* Required work:
a) In the comment thread, what is the full name of the journal abbreviated PNAS?
b) Transcribe the comment thread word for word from "Not mentioned are" to "fortune in dinosaurs.".

* Document excerpt:

I just love the fact that somebody has created a parody journal and called it "Proceedings of the National Institute of Science". For those who don't read a lot of journal articles, one of the biggest journals out there (arguably third place after Science and Nature) is the "Proceedings of the National Academy of Science", aka PNAS. This is, as you would expect, a source of never-ending mirth in the research community. (We are basically six-year-olds, except with more practice.)
posted by Anticipation Of A New Lover's Arrival, The at 7:25 PM on October 11, 2014 [17 favorites]


Now that I think about it, they didn't even have a VCR did they? I feel like Calvin kept bugging his dad for one, and even in the late 80s they were pretty universal.
posted by TheSecretDecoderRing at 7:41 PM on October 11, 2014


Considering the fact that Calvin doesn't age, I'm guessing costs would go on forever!
posted by TDavis at 9:38 PM on October 11, 2014 [1 favorite]




Not mentioned are the long term recovery costs for anyone who's met one of his snowmen in real life...
posted by Namlit at 10:51 PM on October 11, 2014 [1 favorite]


He's cost me a fortune in dinosaurs.

* Given data:
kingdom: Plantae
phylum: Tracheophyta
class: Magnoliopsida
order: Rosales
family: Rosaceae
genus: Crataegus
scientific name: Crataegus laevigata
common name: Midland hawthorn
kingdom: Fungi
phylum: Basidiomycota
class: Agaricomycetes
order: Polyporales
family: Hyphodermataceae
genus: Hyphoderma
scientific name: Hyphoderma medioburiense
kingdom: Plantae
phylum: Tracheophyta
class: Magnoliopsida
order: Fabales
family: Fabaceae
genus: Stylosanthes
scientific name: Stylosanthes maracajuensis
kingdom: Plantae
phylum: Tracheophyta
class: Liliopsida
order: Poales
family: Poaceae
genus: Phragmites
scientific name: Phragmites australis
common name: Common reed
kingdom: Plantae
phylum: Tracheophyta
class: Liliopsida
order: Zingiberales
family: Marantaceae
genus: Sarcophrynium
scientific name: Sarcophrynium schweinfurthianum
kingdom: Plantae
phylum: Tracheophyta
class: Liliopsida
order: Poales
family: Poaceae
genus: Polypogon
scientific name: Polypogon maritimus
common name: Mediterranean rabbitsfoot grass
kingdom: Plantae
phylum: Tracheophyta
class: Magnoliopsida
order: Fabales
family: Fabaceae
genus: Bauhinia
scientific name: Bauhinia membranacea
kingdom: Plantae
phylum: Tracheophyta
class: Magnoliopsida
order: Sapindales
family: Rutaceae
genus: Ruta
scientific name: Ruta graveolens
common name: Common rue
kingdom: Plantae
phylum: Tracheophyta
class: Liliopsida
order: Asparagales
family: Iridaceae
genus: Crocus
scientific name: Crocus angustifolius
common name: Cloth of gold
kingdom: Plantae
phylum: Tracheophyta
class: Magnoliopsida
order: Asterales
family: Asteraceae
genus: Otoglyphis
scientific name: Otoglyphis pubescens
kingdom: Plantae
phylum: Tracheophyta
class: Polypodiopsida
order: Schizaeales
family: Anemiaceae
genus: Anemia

* Answers to the problems:
a) Proceedings of the National Academy of Science

b)
Not mentioned are the long term recovery costs for anyone who's met one of his snowmen in real life...
posted by Namlit at 10:51 PM on October 11, 2014 [1 favorite]


He's cost me a fortune in dinosaurs.